El incendio terminó, pero el peligro todavía no. En las zonas forestales arrasadas por las llamas, los árboles que quedaron tendidos sobre el suelo están adquiriendo una función inesperada. Se trata de ayudar a evitar que las cenizas y toneladas de sedimentos terminen dentro de los ríos y embalses cuando lleguen las lluvias.
El problema se concentra en lugares como Burgohondo, en Ávila, España, donde un incendio quemó 39.570 hectáreas, de las cuales unas 27.600 correspondían a superficie forestal. Más de un mes después de las llamas, vecinos y autoridades trabajan contrarreloj para proteger los cursos de agua de la zona.
¿Cómo los troncos de árboles quemados protegen a los ríos?

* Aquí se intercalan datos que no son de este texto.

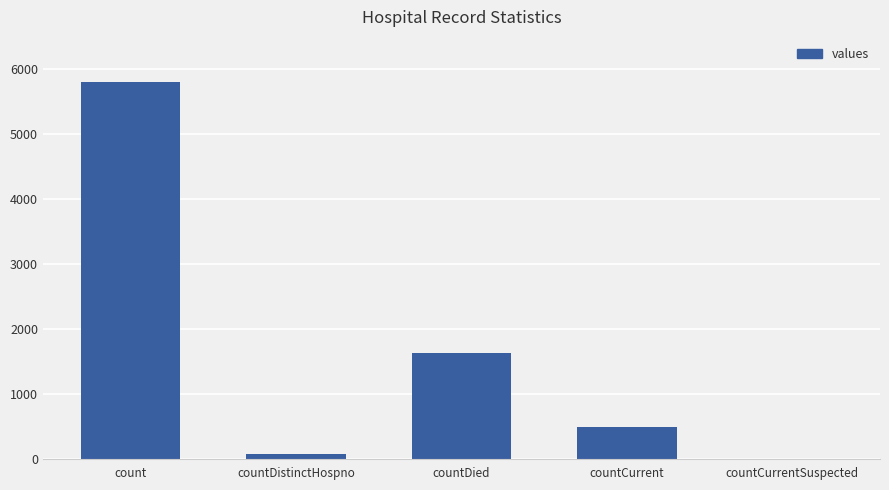

True or false: the data shows 2392 at count.

False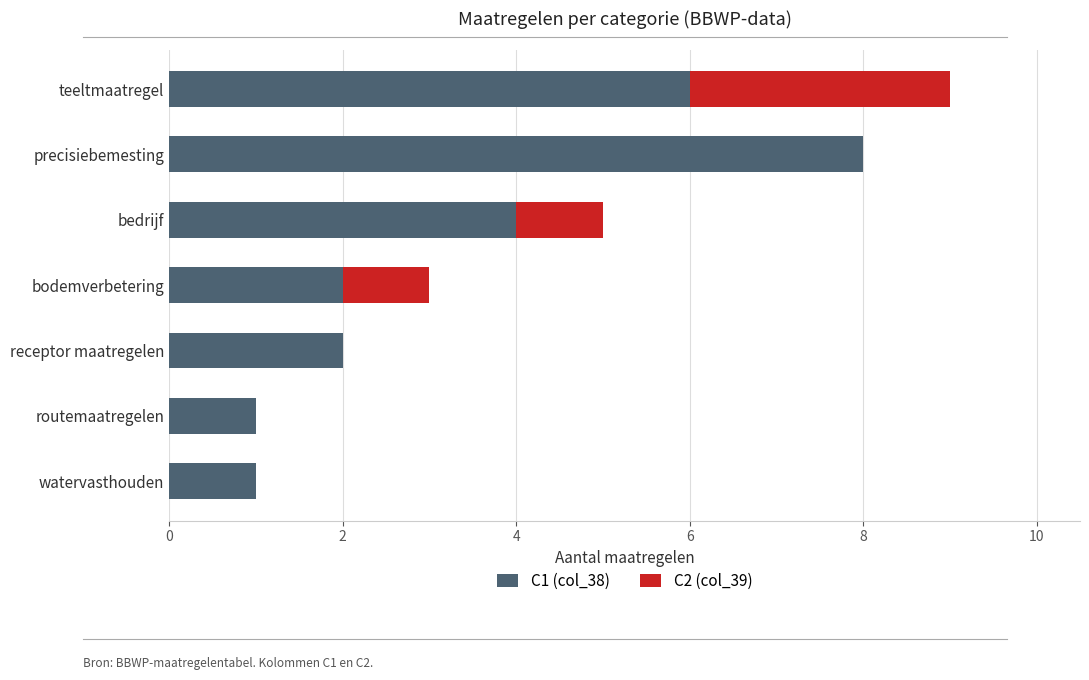

What are all the series names shown in the legend?

C1 (col_38), C2 (col_39)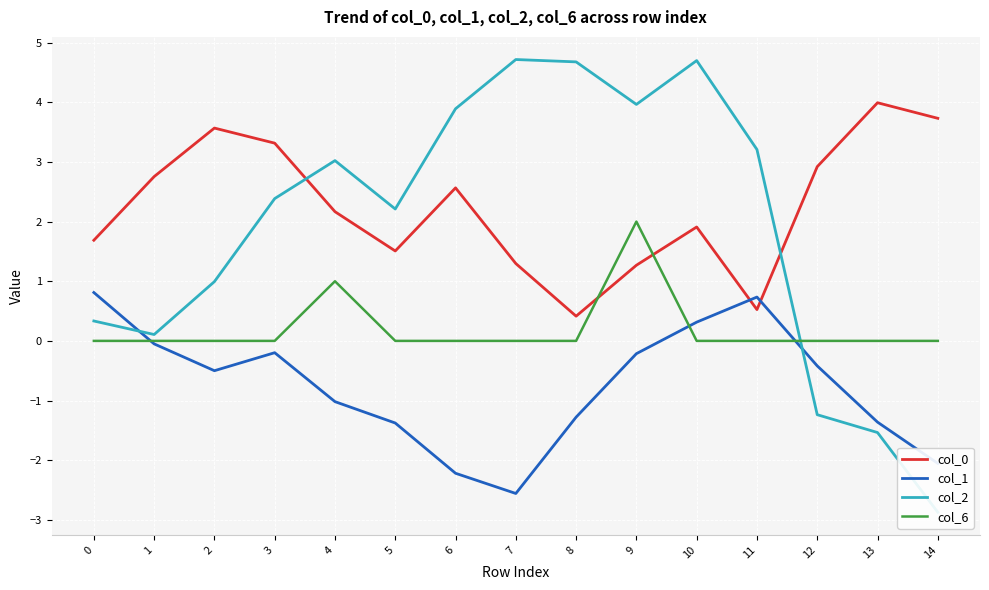

After their last crossing, which series has the higher values: col_6 or col_2?

col_6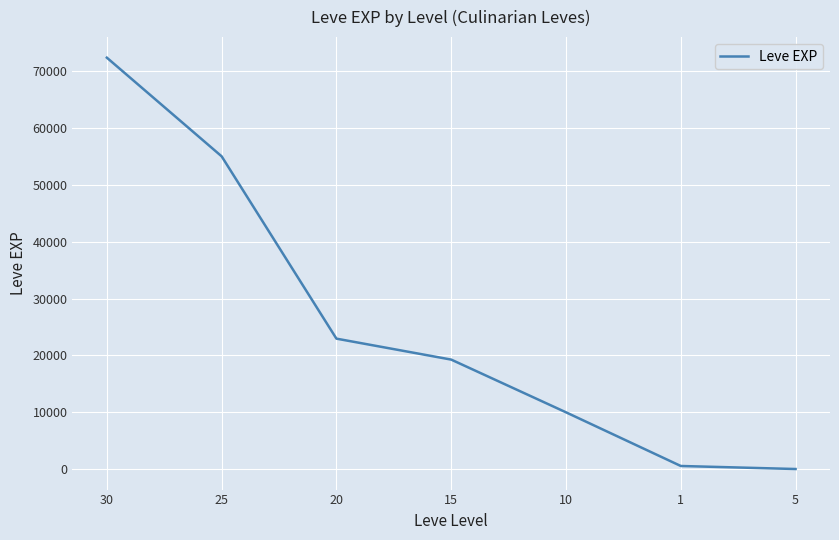

Is it true that the value at 30 is 48498?

False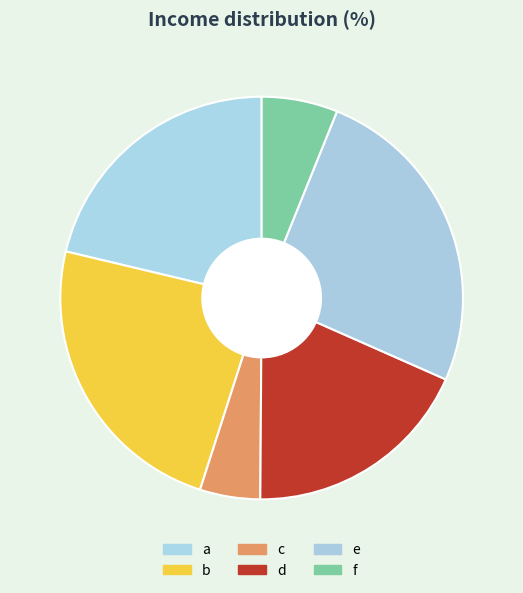

How many slices are in this pie chart?

6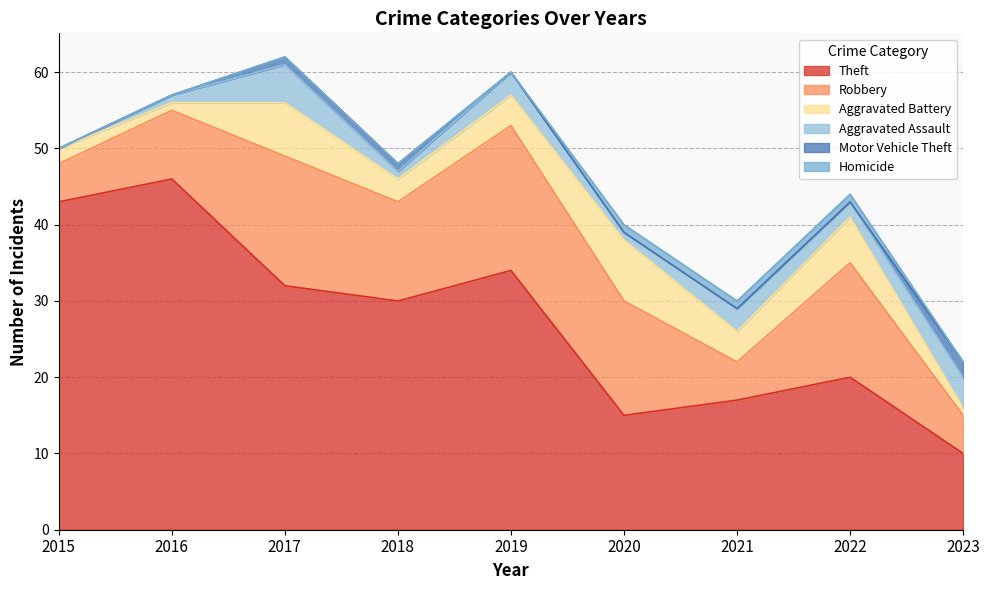

Reading right to left, transcribe all the data shown in this chart.

Theft: 2023=10	2022=20	2021=17	2020=15	2019=34	2018=30	2017=32	2016=46	2015=43
Robbery: 2023=5	2022=15	2021=5	2020=15	2019=19	2018=13	2017=17	2016=9	2015=5
Aggravated Battery: 2023=1	2022=6	2021=4	2020=8	2019=4	2018=3	2017=7	2016=1	2015=2
Aggravated Assault: 2023=4	2022=2	2021=3	2020=1	2019=3	2018=1	2017=5	2016=1	2015=0
Motor Vehicle Theft: 2023=2	2022=0	2021=0	2020=0	2019=0	2018=1	2017=1	2016=0	2015=0
Homicide: 2023=0	2022=1	2021=1	2020=1	2019=0	2018=0	2017=0	2016=0	2015=0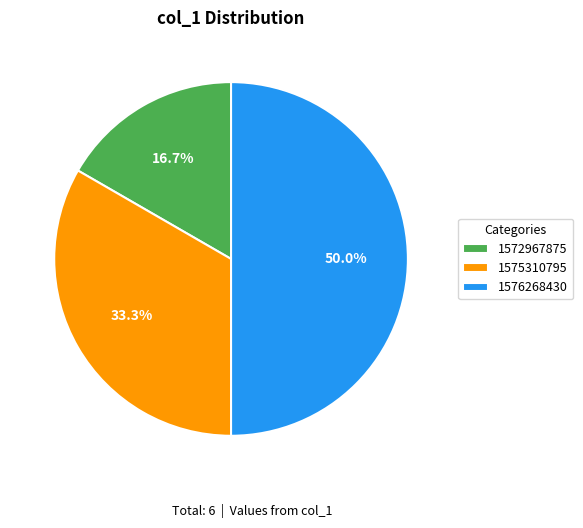

Count the number of slices in the pie.

3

Cuando el fuego elimina la vegetación, el suelo pierde una de sus principales defensas. Las raíces de los árboles y plantas dejan de sostenerlo y la lluvia puede arrastrarlo con mucha más facilidad. A esto se suma que las cenizas pueden formar una capa que dificulta la infiltración del agua. Cuando llegan las precipitaciones, el agua corre por las laderas y lleva consigo cenizas, barro, sedimentos y restos de la vegetación quemada directamente hacia los cauces.
Para frenarlo se construyen fajinas y albarradas, barreras que aprovechan troncos, ramas, piedras y otros restos para disminuir la velocidad del agua y retener el suelo. Los árboles quemados, que a simple vista parecen parte del desastre, pasan así a convertirse en una herramienta de emergencia para evitar que el incendio termine contaminando el agua. También se utiliza el mulching, una técnica que consiste en cubrir el terreno quemado con paja u otros materiales para proteger la superficie frente a la lluvia.
Un vital luego de los incendios
Los especialistas advierten que las primeras semanas y meses después de un incendio son decisivos para reducir la erosión. El riesgo no es solamente que los ríos reciban una enorme cantidad de barro. Las cenizas pueden modificar la composición del agua y transportar minerales y metales pesados. Además, el material arrastrado puede afectar ecosistemas, obstruir cauces e incluso alcanzar acuíferos.
La dimensión del problema explica la urgencia. Una tormenta intensa puede provocar la pérdida de toneladas de suelo por hectárea, material que en muchos casos tardó cientos de años en formarse.
En pocas palabras
- Árboles quemados: España usa troncos de árboles quemados para proteger ríos de cenizas y sedimentos.
- Método de protección: Se construyen barreras con restos de árboles y se utiliza mulching para cubrir el terreno.
- Riesgo: Las cenizas pueden contaminar el agua con minerales y metales pesados, afectando ecosistemas.